### WORK ORDER
In the items below, copy word for word every line from the one containing "- **app:** finishing" through the one containing "### Code Refac", including both of those lines.

### DATA SHOWN

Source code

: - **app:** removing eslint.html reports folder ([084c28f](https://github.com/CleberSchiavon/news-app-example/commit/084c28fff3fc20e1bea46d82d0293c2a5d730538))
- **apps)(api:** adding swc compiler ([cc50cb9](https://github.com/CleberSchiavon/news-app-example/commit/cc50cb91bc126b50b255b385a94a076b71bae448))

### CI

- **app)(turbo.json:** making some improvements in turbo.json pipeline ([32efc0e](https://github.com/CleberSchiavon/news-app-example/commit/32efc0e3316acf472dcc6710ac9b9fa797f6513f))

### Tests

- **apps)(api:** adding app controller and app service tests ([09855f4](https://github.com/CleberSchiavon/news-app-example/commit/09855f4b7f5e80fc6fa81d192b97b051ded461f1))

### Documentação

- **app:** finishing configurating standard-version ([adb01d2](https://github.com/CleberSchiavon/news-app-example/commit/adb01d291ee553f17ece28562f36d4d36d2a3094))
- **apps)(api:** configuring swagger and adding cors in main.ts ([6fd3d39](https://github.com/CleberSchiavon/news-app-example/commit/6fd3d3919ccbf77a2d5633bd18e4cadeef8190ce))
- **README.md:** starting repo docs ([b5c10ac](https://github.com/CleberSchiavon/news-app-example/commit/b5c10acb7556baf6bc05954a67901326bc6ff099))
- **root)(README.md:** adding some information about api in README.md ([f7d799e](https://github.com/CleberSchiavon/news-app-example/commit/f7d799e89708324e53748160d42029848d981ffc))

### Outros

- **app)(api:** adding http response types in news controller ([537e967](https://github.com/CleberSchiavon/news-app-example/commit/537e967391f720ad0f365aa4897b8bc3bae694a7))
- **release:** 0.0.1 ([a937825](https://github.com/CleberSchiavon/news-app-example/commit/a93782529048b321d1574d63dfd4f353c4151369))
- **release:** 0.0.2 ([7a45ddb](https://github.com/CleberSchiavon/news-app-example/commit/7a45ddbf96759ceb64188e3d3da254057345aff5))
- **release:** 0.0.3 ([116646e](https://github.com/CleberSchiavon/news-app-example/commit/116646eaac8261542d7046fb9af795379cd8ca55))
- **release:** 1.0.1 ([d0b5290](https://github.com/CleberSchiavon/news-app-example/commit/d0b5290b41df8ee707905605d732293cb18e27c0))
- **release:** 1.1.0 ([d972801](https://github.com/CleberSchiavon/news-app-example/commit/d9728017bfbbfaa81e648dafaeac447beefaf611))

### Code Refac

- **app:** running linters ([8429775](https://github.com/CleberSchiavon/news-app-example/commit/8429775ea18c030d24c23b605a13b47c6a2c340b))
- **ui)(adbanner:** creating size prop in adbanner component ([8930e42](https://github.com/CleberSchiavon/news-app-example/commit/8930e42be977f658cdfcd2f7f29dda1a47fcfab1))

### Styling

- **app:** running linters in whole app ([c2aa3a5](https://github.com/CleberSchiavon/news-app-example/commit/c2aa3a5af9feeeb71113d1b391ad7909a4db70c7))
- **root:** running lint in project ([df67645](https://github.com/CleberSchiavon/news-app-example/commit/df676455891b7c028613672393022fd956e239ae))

### TASK OUTPUT
- **app:** finishing configurating standard-version ([adb01d2](https://github.com/CleberSchiavon/news-app-example/commit/adb01d291ee553f17ece28562f36d4d36d2a3094))
- **apps)(api:** configuring swagger and adding cors in main.ts ([6fd3d39](https://github.com/CleberSchiavon/news-app-example/commit/6fd3d3919ccbf77a2d5633bd18e4cadeef8190ce))
- **README.md:** starting repo docs ([b5c10ac](https://github.com/CleberSchiavon/news-app-example/commit/b5c10acb7556baf6bc05954a67901326bc6ff099))
- **root)(README.md:** adding some information about api in README.md ([f7d799e](https://github.com/CleberSchiavon/news-app-example/commit/f7d799e89708324e53748160d42029848d981ffc))

### Outros

- **app)(api:** adding http response types in news controller ([537e967](https://github.com/CleberSchiavon/news-app-example/commit/537e967391f720ad0f365aa4897b8bc3bae694a7))
- **release:** 0.0.1 ([a937825](https://github.com/CleberSchiavon/news-app-example/commit/a93782529048b321d1574d63dfd4f353c4151369))
- **release:** 0.0.2 ([7a45ddb](https://github.com/CleberSchiavon/news-app-example/commit/7a45ddbf96759ceb64188e3d3da254057345aff5))
- **release:** 0.0.3 ([116646e](https://github.com/CleberSchiavon/news-app-example/commit/116646eaac8261542d7046fb9af795379cd8ca55))
- **release:** 1.0.1 ([d0b5290](https://github.com/CleberSchiavon/news-app-example/commit/d0b5290b41df8ee707905605d732293cb18e27c0))
- **release:** 1.1.0 ([d972801](https://github.com/CleberSchiavon/news-app-example/commit/d9728017bfbbfaa81e648dafaeac447beefaf611))

### Code Refac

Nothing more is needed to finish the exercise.